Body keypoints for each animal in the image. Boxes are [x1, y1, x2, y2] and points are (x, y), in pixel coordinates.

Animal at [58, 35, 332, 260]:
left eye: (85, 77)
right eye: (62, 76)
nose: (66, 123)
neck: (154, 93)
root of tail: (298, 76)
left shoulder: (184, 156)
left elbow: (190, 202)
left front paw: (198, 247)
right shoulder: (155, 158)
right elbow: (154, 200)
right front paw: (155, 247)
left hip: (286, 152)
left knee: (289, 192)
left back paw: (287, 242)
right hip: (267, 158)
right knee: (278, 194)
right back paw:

::::::::::

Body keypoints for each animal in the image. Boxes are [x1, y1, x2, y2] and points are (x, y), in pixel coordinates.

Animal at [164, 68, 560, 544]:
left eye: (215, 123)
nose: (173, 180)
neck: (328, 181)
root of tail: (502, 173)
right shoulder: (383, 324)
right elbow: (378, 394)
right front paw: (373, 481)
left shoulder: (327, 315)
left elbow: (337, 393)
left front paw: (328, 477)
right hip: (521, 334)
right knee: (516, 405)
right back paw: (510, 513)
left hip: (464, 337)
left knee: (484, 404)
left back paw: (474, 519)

::::::::::

_What is being asked:_ Among the entries above, copy exactly only the lines starting with the one containing "nose: (173, 180)" and going through the one containing "left knee: (484, 404)", both ends included.

_Problem solution:_
nose: (173, 180)
neck: (328, 181)
root of tail: (502, 173)
right shoulder: (383, 324)
right elbow: (378, 394)
right front paw: (373, 481)
left shoulder: (327, 315)
left elbow: (337, 393)
left front paw: (328, 477)
right hip: (521, 334)
right knee: (516, 405)
right back paw: (510, 513)
left hip: (464, 337)
left knee: (484, 404)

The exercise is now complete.